Saturday, May 7, 2011

Larger Works

"Summer City"
36" X 38"

I've been working on some larger-scale pieces. The words at the top of this drawing read "I See Beauty Every Day." The artwork consists of 9 drawings sewn together with thread-- like a quilt of drawings on paper. I scanned each piece individually, so the image above is a bit of a fabrication-- the artwork has some clumsy stitching around the separate pieces, and has buckled a bit from a lot of drawing, painting, collaging, editing, adding, removing, re-working, etc. This piece has been marinating on my dining room wall for over 2 years, and has gone through a lot of changes. An expedient artist I am not. I end a piece when I'm sick of working on it.

As the title implies, I make a valiant attempt to find beauty somewhere, someplace every day. It's easy when you're biking by the lake, or walking past a gorgeous tree, or admiring the lovely flowers that Mayor Daley planted all over the place. But beauty often lurks in some ugly, smelly, dank, dark, anxious environments-- subtle expressions of dignity-- and that is the kind of beauty you have to search for... and that makes me feel okay with the world sometimes...

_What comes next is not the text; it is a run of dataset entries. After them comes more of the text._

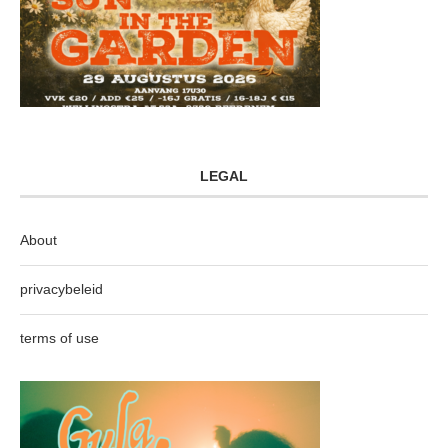
LEGAL
About
privacybeleid
terms of use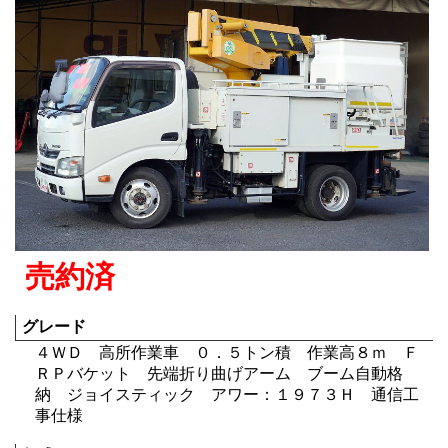
売約済
グレード
４ＷＤ 高所作業車 ０．５トン積 作業高８ｍ Ｆ
ＲＰバケット 先端折り曲げアーム ブーム自動格
納 ジョイスティック アワー：１９７３Ｈ 通信工
事仕様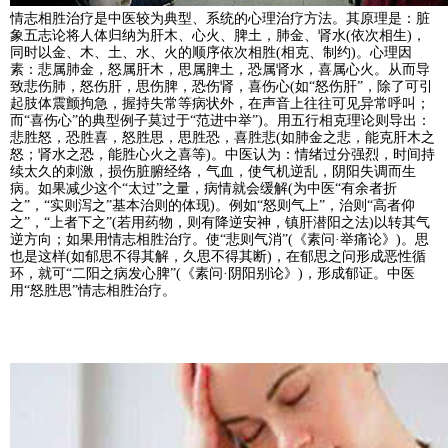
情志相胜治疗是中医较为典型、系统的心理治疗方法。其原理是：脏
象五志论将人体归纳为肝木、心火、脾土，肺金、肾水(依次相生)，
同时以金、木、土、水、火的顺序依次相胜(相克、制约)。心理因
素：悲属肺金，怒属肝木，思属脾土，恐属肾水，喜属心火。从而导
致悲伤肺，怒伤肝，思伤脾，恐伤肾，喜伤心(如“怒伤肝”，除了可引
起肢体震颤拘急，握持失常等病状外，在声音上往往可见异常呼叫；
而“喜伤心”的典型例子莫过于“范进中举”)。用五行相克理论则导出：
悲胜怒，恐胜喜，怒胜思，思胜恐，喜胜悲(如肺金之悲，能克肝木之
怒；肾水之恐，能胜心火之喜等)。中医认为：情绪过分强烈，时间持
续太久的刺激，损伤脏腑经络，气血，使气机逆乱，阴阳失调而生
病。如果减少这个“太过”之量，病情就会缓解(为中医“有余者折
之”，“实则泻之”基本治则的体现)。例如“怒则气上”，治则“高者仰
之”，“上者下之”(若用药物，则有降逆安神，镇肝潜阳之法)以转其气
逆方向；如果用情志相胜治疗。使“悲则气消”(《素问·举痛论》)。思
也是这样(如郁思不得其解，久思不得其断)，在郁思之问形成恶性循
环，就可“二阳之病发心脾”(《素问·阴阳别论》)，形成郁证。中医
用“怒胜思”情志相胜治疗。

If you haven't figured out yet from reading my other blogs, humans drive me nuts. And I'm not exempt from my own scorn, in case you were wondering. But still... still we humans are terribly interesting creatures with both ugly and beautiful tendencies, and I never get tired of looking at and drawing people.

"Song for Autumn"
34" X 37"

This piece is called "Song for Autumn" and was made before the first one-- about 4 years ago. I guess that I would describe it as a meditation on death. While the first piece was inspired by summertime-- a joyful and festive time in Chicago-- this artwork is an ode to the colder months. I had moved back to Chicago from Los Angeles, and there had been a few deaths and sicknesses in the family. I had forgotten how melancholy Chicago is in autumn and how utterly austere and dour winter is... I lived near a cemetery with a park nearby where people walked their dogs. I am amazed by how much dog owners start to resemble their dogs, and vice versa. It was a lonely time-- I didn't know too many people here, so I found solace in long walks around the neighborhoods to get reaquainted with the city I left 11 years before.

I have since done a little more doodling on this piece on a few panels-- the image above is an older scan, so the latest version looks a little different. I will attempt to take a successful photograph of this piece eventually.